=== TEKS DOKUMEN ===
-*-*-

Baru-baru ini DPR RI telah menyetujui Peraturan Pemerintah Pengganti Undang-Undang (Perppu) Nomor 1 Tahun 2020 sebagai undang-undang. Perppu tersebut berisi tentang Kebijakan Keuangan dan Stabilitas Sistem Keuangan untuk Penanganan Pandemi Coronavirus disease 2019 (COVID-19). Dari UU ini yang menjadi perhatian adalah isi dari pasal 27 yang dinilai memberikan imunitas atau kekebalan hukum luar biasa bagi pemerintah dalam menggunakan uang negara. Dalam hal ini, aparat pemerintah tidak bisa dituntut mengenai pengelolaan uang dalam penanganan COVID-19.
Tentu hal ini akan berpotensi menimbulkan tindak korupsi dalam jajaran pemerintahan dalam penanganan COVID-19. Dalam Perppu tersebut, pemerintah menambahkan anggaran untuk kesehatan, peningkatan kapasitas rumah sakit, jaminan sosial, intensif pajak dan program pemulihan ekonomi nasional sebesar Rp. 405,1 triliun. Tentu angka yang sangat besar ini sangat mengkhawatirkan akan timbulnya tindak korupsi dan penyelewengan dana yang dilakukan oleh aparat pemerintahan dalam penanganan pandemi.
Dalam rapat pengesahan yang dilakukan pada 13 Mei 2020 itu, semua fraksi menyetujui Perppu tersebut untuk dijadikan UU dan hanya satu fraksi yang menolak, yaitu fraksi PKS. PKS menyoroti Perppu ini sebagai potensi yang akan bertentangan dengan konstitusi yang ada. Hal ini dikarenakan menurut fraksi PKS, Perppu ini tidak menunjukkan komitmen pemerintah untuk penanganan COVID serta tidak mengatur tentang perlindungan terhadap rakyat dari wabah yang ada.

-*-*-

Data terkumpul
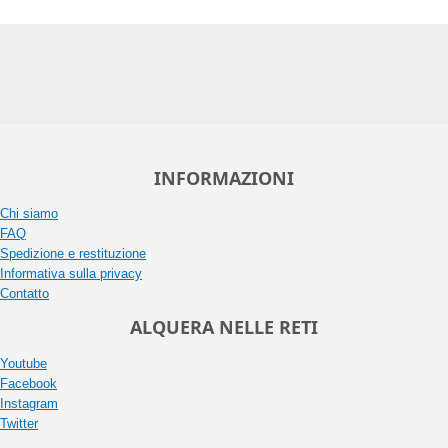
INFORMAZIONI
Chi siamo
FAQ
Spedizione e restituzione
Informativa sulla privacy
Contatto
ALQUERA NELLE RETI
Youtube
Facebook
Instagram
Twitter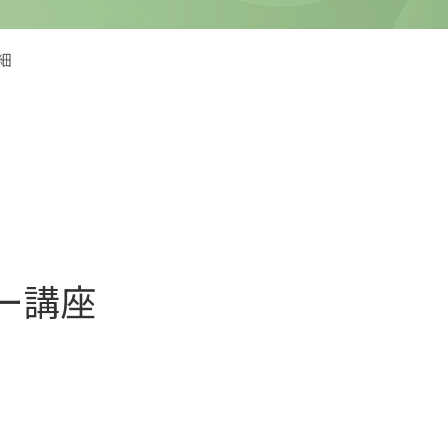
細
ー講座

-*-*-

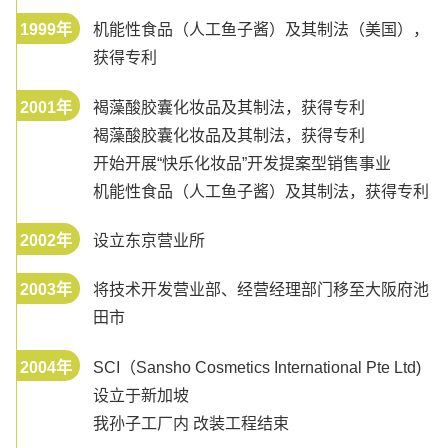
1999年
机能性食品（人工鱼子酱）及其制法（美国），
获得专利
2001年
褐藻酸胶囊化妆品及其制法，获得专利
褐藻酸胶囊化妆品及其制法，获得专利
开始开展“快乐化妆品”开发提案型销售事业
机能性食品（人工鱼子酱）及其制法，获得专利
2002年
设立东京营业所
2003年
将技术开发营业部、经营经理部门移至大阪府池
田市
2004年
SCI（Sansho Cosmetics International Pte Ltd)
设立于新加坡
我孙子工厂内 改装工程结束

-*-*-

=== TENTANG TUGAS INI ===
Berdasarkan teks tentang pengesahan Perppu Nomor 1 Tahun 2020, jelaskan mengapa fraksi PKS menilai Perppu tersebut berpotensi bertentangan dengan konstitusi. Tulis jawaban dalam satu sampai tiga kalimat.

=== JAWABAN DI BAWAH ===
Menurut fraksi PKS, Perppu tersebut tidak menunjukkan komitmen pemerintah untuk menangani COVID. Perppu itu juga tidak mengatur perlindungan rakyat dari wabah yang ada.